Vintage pepsi from the pre-1980 sugar days.

The Agriculture and Food Act of 1981, combined with federal subsidies of corn and quota impositions, created the general sugar pricing apparatus used today. The system is astonishingly complex—as all central planning efforts tend to be—but suffice to say the system offers a three-pronged approach to maintain this sugar high:

  1. It offers preferential loan agreements to sugar processors to set a minimum price for sugar grown domestically. The intent is to keep prices low for producers based on loan rates set by the government.
  2. Import barriers shield the domestic market from competition, thus boosting sugar prices. Once taking up fifty percent of the U.S. market in the pre-1981 years, sugar now makes up a meager fifteen percent from such barriers.
  3. The worst of it all is that the federal government uses a complex formula to guess how much sugar Americans will consume in a given year and sets different quotas for each state.

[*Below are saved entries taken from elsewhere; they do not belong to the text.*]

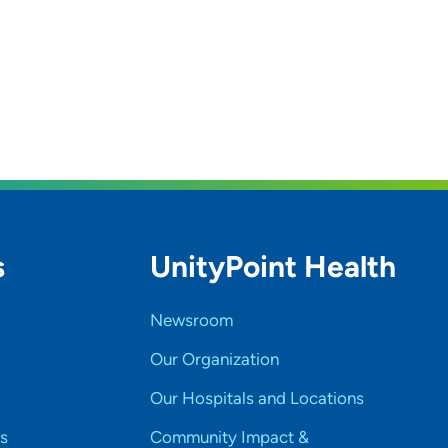
s
UnityPoint Health
Newsroom
Our Organization
Our Hospitals and Locations
s
Community Impact &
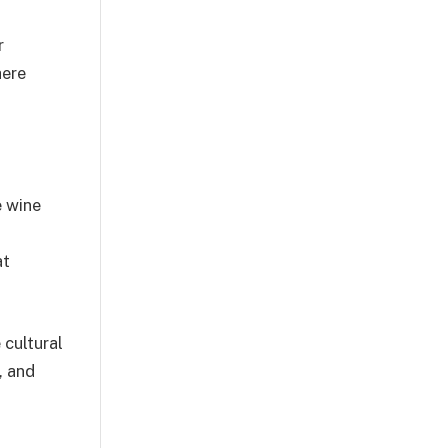
r
here
e wine
at
 cultural
, and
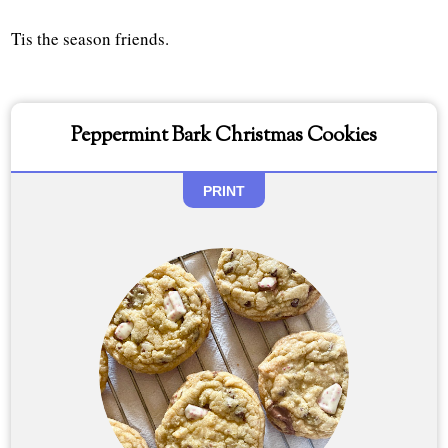
Tis the season friends.
Peppermint Bark Christmas Cookies
PRINT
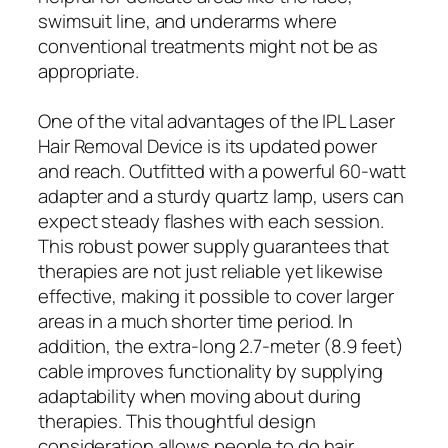
swimsuit line, and underarms where
conventional treatments might not be as
appropriate.
One of the vital advantages of the IPL Laser
Hair Removal Device is its updated power
and reach. Outfitted with a powerful 60-watt
adapter and a sturdy quartz lamp, users can
expect steady flashes with each session.
This robust power supply guarantees that
therapies are not just reliable yet likewise
effective, making it possible to cover larger
areas in a much shorter time period. In
addition, the extra-long 2.7-meter (8.9 feet)
cable improves functionality by supplying
adaptability when moving about during
therapies. This thoughtful design
consideration allows people to do hair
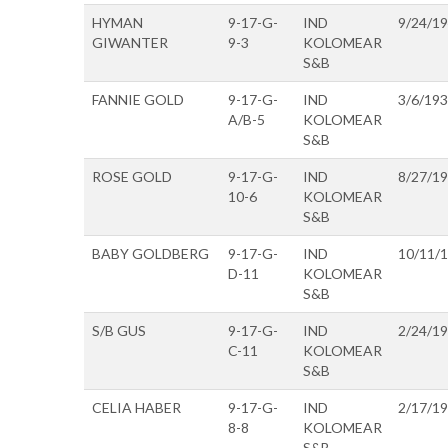
HYMAN
9-17-G-
IND
9/24/1
GIWANTER
9-3
KOLOMEAR
S&B
FANNIE GOLD
9-17-G-
IND
3/6/19
A/B-5
KOLOMEAR
S&B
ROSE GOLD
9-17-G-
IND
8/27/1
10-6
KOLOMEAR
S&B
BABY GOLDBERG
9-17-G-
IND
10/11/
D-11
KOLOMEAR
S&B
S/B GUS
9-17-G-
IND
2/24/1
C-11
KOLOMEAR
S&B
CELIA HABER
9-17-G-
IND
2/17/1
8-8
KOLOMEAR
S&B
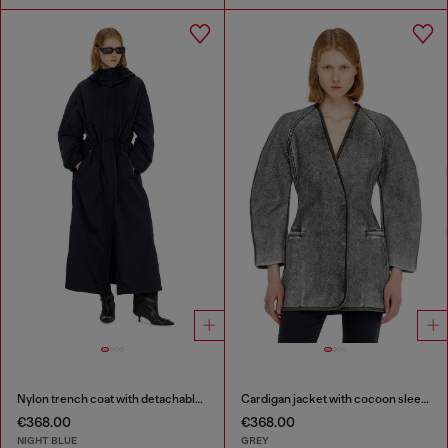
Nylon trench coat with detachable hood
Cardigan jacket with cocoon sleeves
€368.00
€368.00
NIGHT BLUE
GREY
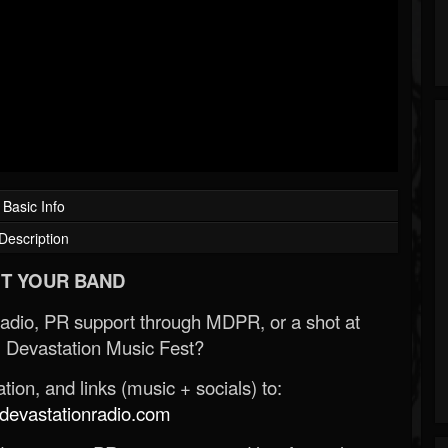
Basic Info
Description
T YOUR BAND
Radio, PR support through MDPR, or a shot at
 Devastation Music Fest?
ion, and links (music + socials) to:
evastationradio.com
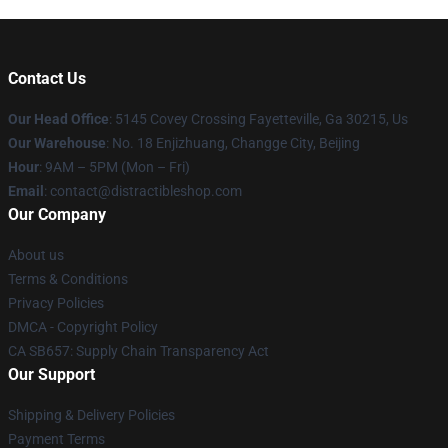
Contact Us
Our Head Office
: 5145 Covey Crossing Fayetteville, Ga 30215, Us
Our Warehouse
: No. 18 Enjizhuang, Changge City, Beijing
Hour
: 9AM – 5PM (Mon – Fri)
Email
: contact@distractibleshop.com
Our Company
About us
Terms & Conditions
Privacy Policies
DMCA - Copyright Policy
CA SB657: Supply Chain Transparency Act
Our Support
Shipping & Delivery Policies
Payment Terms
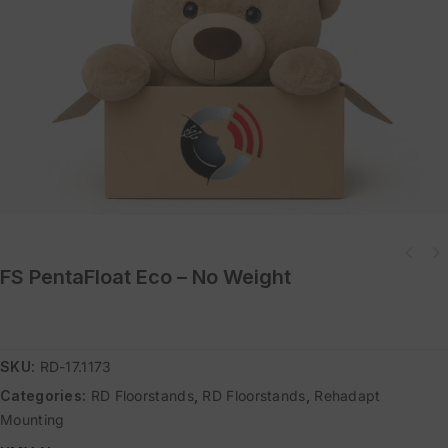
FS PentaFloat Eco – No Weight
SKU:
RD-17.1173
Categories:
RD Floorstands
,
RD Floorstands
,
Rehadapt
Mounting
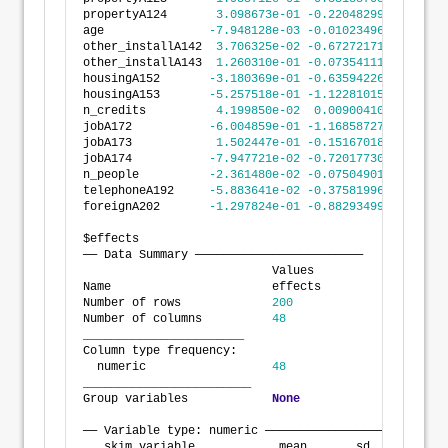
propertyA124       
3.098673e-01
-0.2204829963
8.402
age               
-7.948128e-03
-0.0102349661
-5.661
other_installA142  
3.706325e-02
-0.6727217143
7.468
other_installA143  
1.260310e-01
-0.0735411150
3.256
housingA152       
-3.180369e-01
-0.6359422652
-1.315
housingA153       
-5.257518e-01
-1.1228101597
7.130
n_credits          
4.199850e-02
0.0090041088
7.499
jobA172           
-6.004859e-01
-1.1685872713
-3.238
jobA173            
1.502447e-01
-0.1516701848
4.521
jobA174           
-7.947721e-02
-0.7201773080
5.612
n_people          
-2.361480e-02
-0.0750490125
2.781
telephoneA192     
-5.883641e-02
-0.3758199606
2.581
foreignA202       
-1.297824e-01
-0.8829349965
6.233
$effects
── Data Summary ────────────────────────
                           Values 
Name                       effects
Number of rows             
200
Number of columns          
48
_______________________           
Column type frequency:            
  numeric                  
48
________________________          
Group variables            
None
── Variable type: numeric ──────────────────────────
   skim_variable            mean       sd         p0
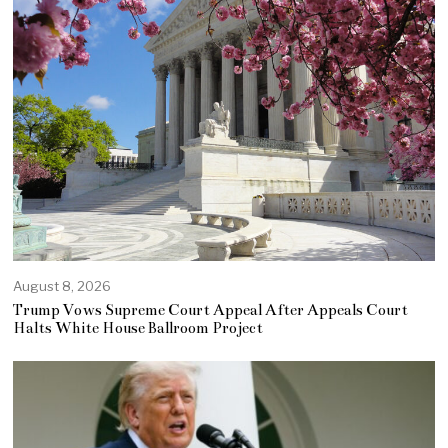
August 8, 2026
Trump Vows Supreme Court Appeal After Appeals Court
Halts White House Ballroom Project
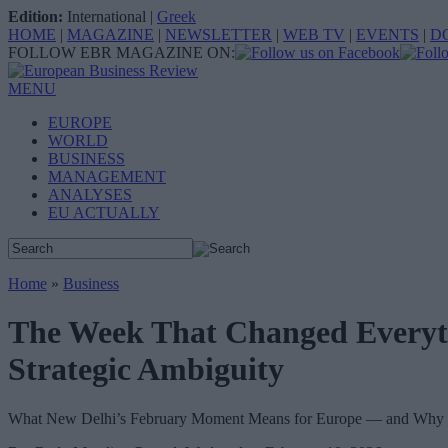
Edition:
International
|
Greek
HOME
|
MAGAZINE
|
NEWSLETTER
|
WEB TV
|
EVENTS
|
D
FOLLOW EBR MAGAZINE ON:
MENU
EUROPE
WORLD
BUSINESS
MANAGEMENT
ANALYSES
EU ACTUALLY
Home
»
Business
The Week That Changed Everyth
Strategic Ambiguity
What New Delhi’s February Moment Means for Europe — and Why C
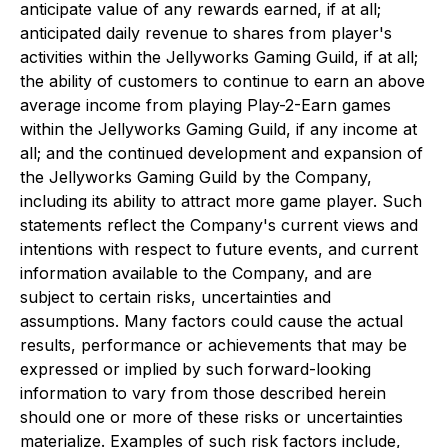
anticipate value of any rewards earned, if at all;
anticipated daily revenue to shares from player's
activities within the Jellyworks Gaming Guild, if at all;
the ability of customers to continue to earn an above
average income from playing Play-2-Earn games
within the Jellyworks Gaming Guild, if any income at
all; and the continued development and expansion of
the Jellyworks Gaming Guild by the Company,
including its ability to attract more game player. Such
statements reflect the Company's current views and
intentions with respect to future events, and current
information available to the Company, and are
subject to certain risks, uncertainties and
assumptions. Many factors could cause the actual
results, performance or achievements that may be
expressed or implied by such forward-looking
information to vary from those described herein
should one or more of these risks or uncertainties
materialize. Examples of such risk factors include,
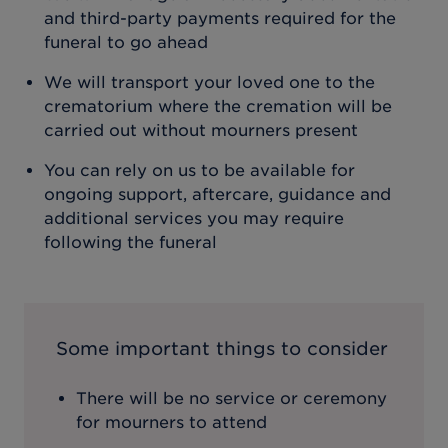
and third-party payments required for the
funeral to go ahead
We will transport your loved one to the
crematorium where the cremation will be
carried out without mourners present
You can rely on us to be available for
ongoing support, aftercare, guidance and
additional services you may require
following the funeral
Some important things to consider
There will be no service or ceremony
for mourners to attend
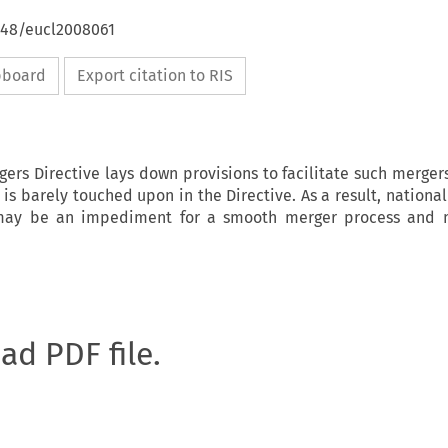
4648/eucl2008061
ipboard
Export citation to RIS
ers Directive lays down provisions to facilitate such mergers
 is barely touched upon in the Directive. As a result, nationa
 may be an impediment for a smooth merger process and 
oad PDF file.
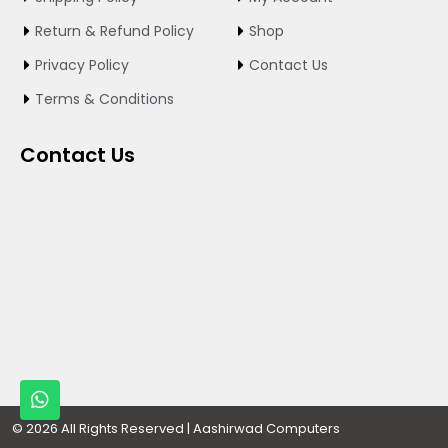
o
r
e
k
a
Return & Refund Policy
Shop
m
Privacy Policy
Contact Us
Terms & Conditions
Contact Us
W
h
a
Designed By
© 2026 All Rights Reserved | Aashirwad Computers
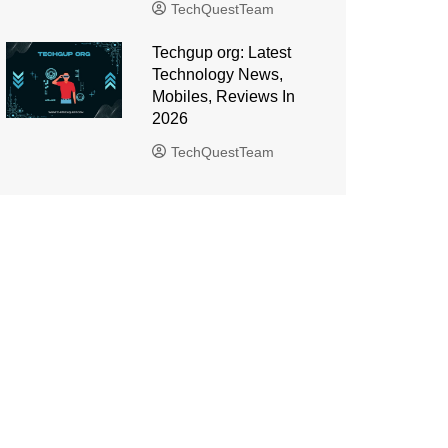
TechQuestTeam
Techgup org: Latest
Technology News,
Mobiles, Reviews In
2026
TechQuestTeam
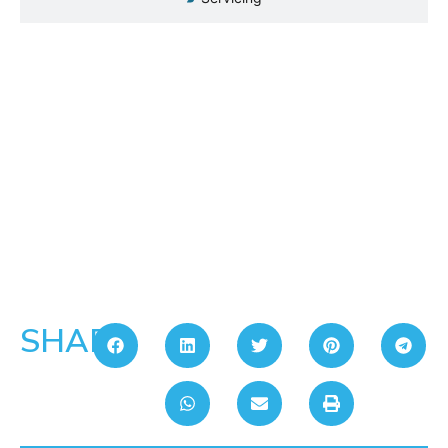
SHARE:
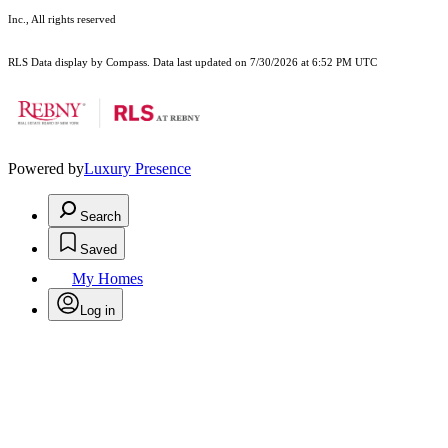
Inc., All rights reserved
RLS Data display by Compass. Data last updated on 7/30/2026 at 6:52 PM UTC
Powered by
Luxury Presence
Search
Saved
My Homes
Log in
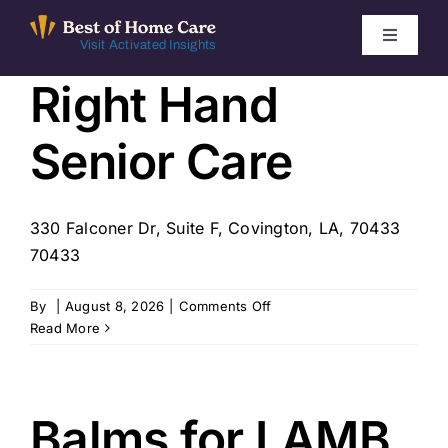
Skip
to
Toggle
Visit Activated Insights
Navigati
content
Right Hand
Winners by Year
Senior Care
FAQ
Index
330 Falconer Dr, Suite F, Covington, LA, 70433
70433
Find Local Agencies
on
By
|
August 8, 2026
|
Comments Off
Right
Read More
Hand
Senior
Care
Balms for LAMB,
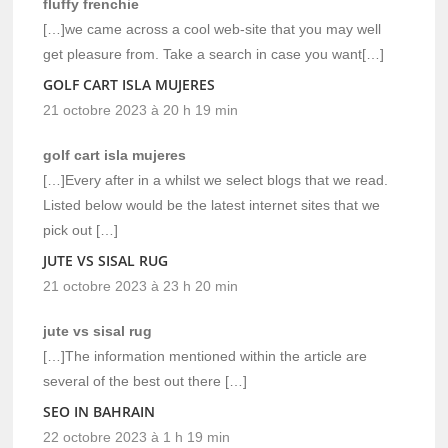
fluffy frenchie
[…]we came across a cool web-site that you may well
get pleasure from. Take a search in case you want[…]
GOLF CART ISLA MUJERES
21 octobre 2023 à 20 h 19 min
golf cart isla mujeres
[…]Every after in a whilst we select blogs that we read.
Listed below would be the latest internet sites that we
pick out […]
JUTE VS SISAL RUG
21 octobre 2023 à 23 h 20 min
jute vs sisal rug
[…]The information mentioned within the article are
several of the best out there […]
SEO IN BAHRAIN
22 octobre 2023 à 1 h 19 min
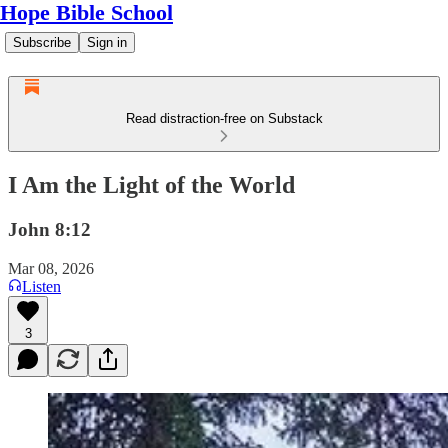
Hope Bible School
Subscribe
Sign in
Read distraction-free on Substack
I Am the Light of the World
John 8:12
Mar 08, 2026
Listen
3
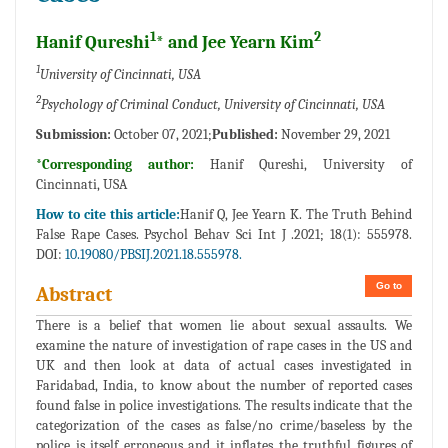
1
2
Hanif Qureshi
* and Jee Yearn Kim
1
University of Cincinnati, USA
2
Psychology of Criminal Conduct, University of Cincinnati, USA
Submission:
October 07, 2021;
Published:
November 29, 2021
*Corresponding author:
Hanif Qureshi, University of
Cincinnati, USA
How to cite this article:
Hanif Q, Jee Yearn K. The Truth Behind
False Rape Cases. Psychol Behav Sci Int J .2021; 18(1): 555978.
DOI:
10.19080/PBSIJ.2021.18.555978.
Go to
Abstract
There is a belief that women lie about sexual assaults. We
examine the nature of investigation of rape cases in the US and
UK and then look at data of actual cases investigated in
Faridabad, India, to know about the number of reported cases
found false in police investigations. The results indicate that the
categorization of the cases as false/no crime/baseless by the
police is itself erroneous and it inflates the truthful figures of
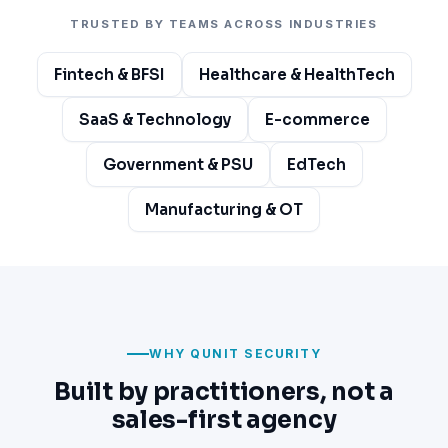
TRUSTED BY TEAMS ACROSS INDUSTRIES
Fintech & BFSI
Healthcare & HealthTech
SaaS & Technology
E-commerce
Government & PSU
EdTech
Manufacturing & OT
WHY QUNIT SECURITY
Built by practitioners, not a
sales-first agency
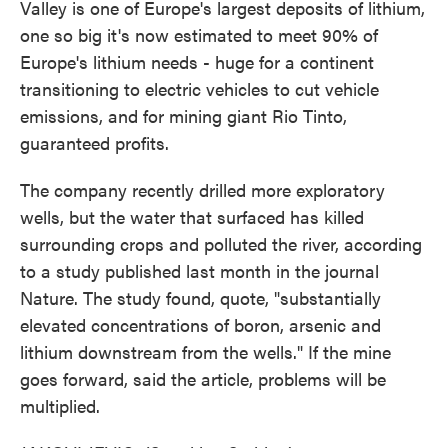
Valley is one of Europe's largest deposits of lithium,
one so big it's now estimated to meet 90% of
Europe's lithium needs - huge for a continent
transitioning to electric vehicles to cut vehicle
emissions, and for mining giant Rio Tinto,
guaranteed profits.
The company recently drilled more exploratory
wells, but the water that surfaced has killed
surrounding crops and polluted the river, according
to a study published last month in the journal
Nature. The study found, quote, "substantially
elevated concentrations of boron, arsenic and
lithium downstream from the wells." If the mine
goes forward, said the article, problems will be
multiplied.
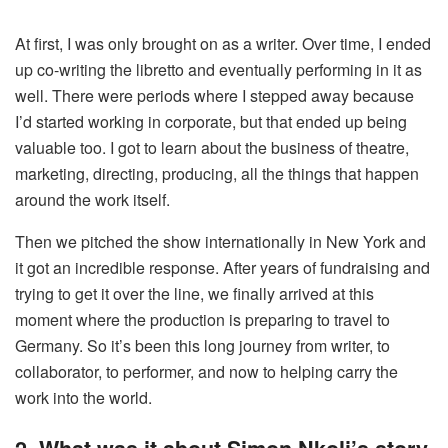
At first, I was only brought on as a writer. Over time, I ended
up co-writing the libretto and eventually performing in it as
well. There were periods where I stepped away because
I’d started working in corporate, but that ended up being
valuable too. I got to learn about the business of theatre,
marketing, directing, producing, all the things that happen
around the work itself.
Then we pitched the show internationally in New York and
it got an incredible response. After years of fundraising and
trying to get it over the line, we finally arrived at this
moment where the production is preparing to travel to
Germany. So it’s been this long journey from writer, to
collaborator, to performer, and now to helping carry the
work into the world.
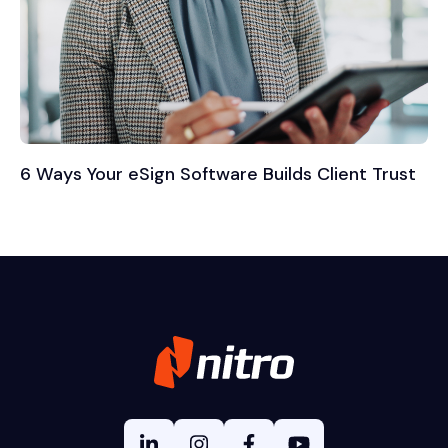
6 Ways Your eSign Software Builds Client Trust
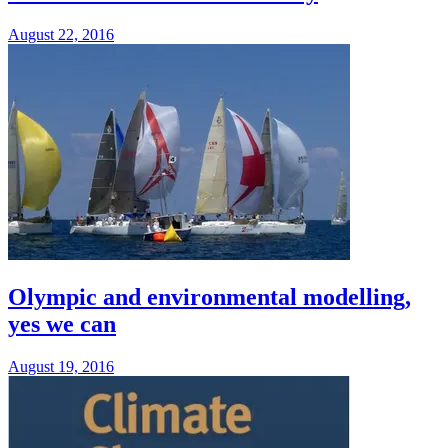
August 22, 2016
Olympic and environmental modelling,
yes we can
August 19, 2016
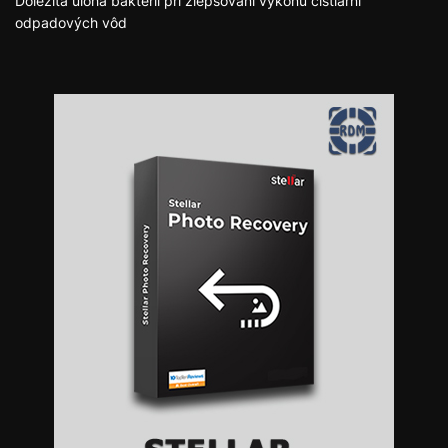
Dôležitá úloha baktérií pri zlepšovaní výkonu čistiarní
odpadových vôd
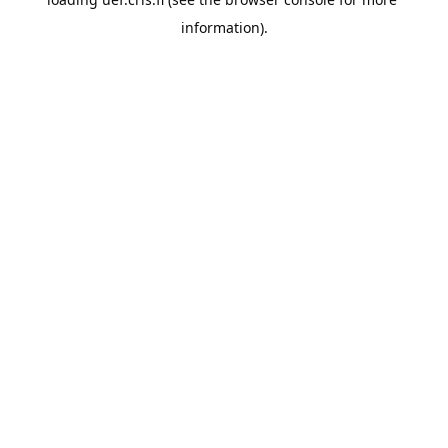
information).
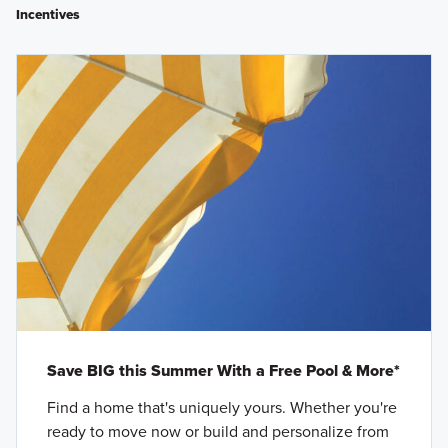
Incentives
Save BIG this Summer With a Free Pool & More*
Find a home that's uniquely yours. Whether you're
ready to move now or build and personalize from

Aside from the fact that it’s a guessing game, the government has a heavy hand in determining how much is consumed based on all of these strategies.

The impacts of this price-controlling scheme are horrific, above all for us, the consumers. The Government Accountability Office estimates that these policies cost Americans about $1.9 billion annually. While the consumer suffers, a small group of privileged, lobbying sugar producers (1% of all producers) receive 42% of government sugar subsidies.
Sugar industries are equally hard hit. Why bother producing in such an unfavorable climate, when they can just as easily close up and settle elsewhere? USDA figures show United States sugar prices to be more than twice the world market price. Thus, for every sugar growing and harvesting job saved by the government-imposed system, three confectionary manufacturing jobs are lost according to the U.S. Department of Commerce.
Not to mention that like prohibition, this price fixing encourages smuggling. In Operation Bittersweet (I couldn’t make this up if I tried), thirty companies were caught in a sting smuggling in large amounts of foreign sugar. While the Justice Department acquired $16 million in fines, congressmen enjoyed $3 million from the sugar lobby (Public Voice for Food and Health Policy).
These truths are obvious and speak to the power of competition and free trade. With competition from overseas markets and with less regulation of the few sugar farmers that remain in this country, sugar prices would drop significantly and we would most likely see similar relaxing in other agricultural industries. Increased diversity of ingredients in foods at the grocery store equals more choice for the consumer and better-tasting products.
Most importantly (for me at least), this all amount to superior cola, candy, and other junk foods. Ask anyone who has had Pepsi with real cane sugar and they will attest to the infinitely better taste tantamount to a taste bud orgasm. I could really go for some sugar right about now.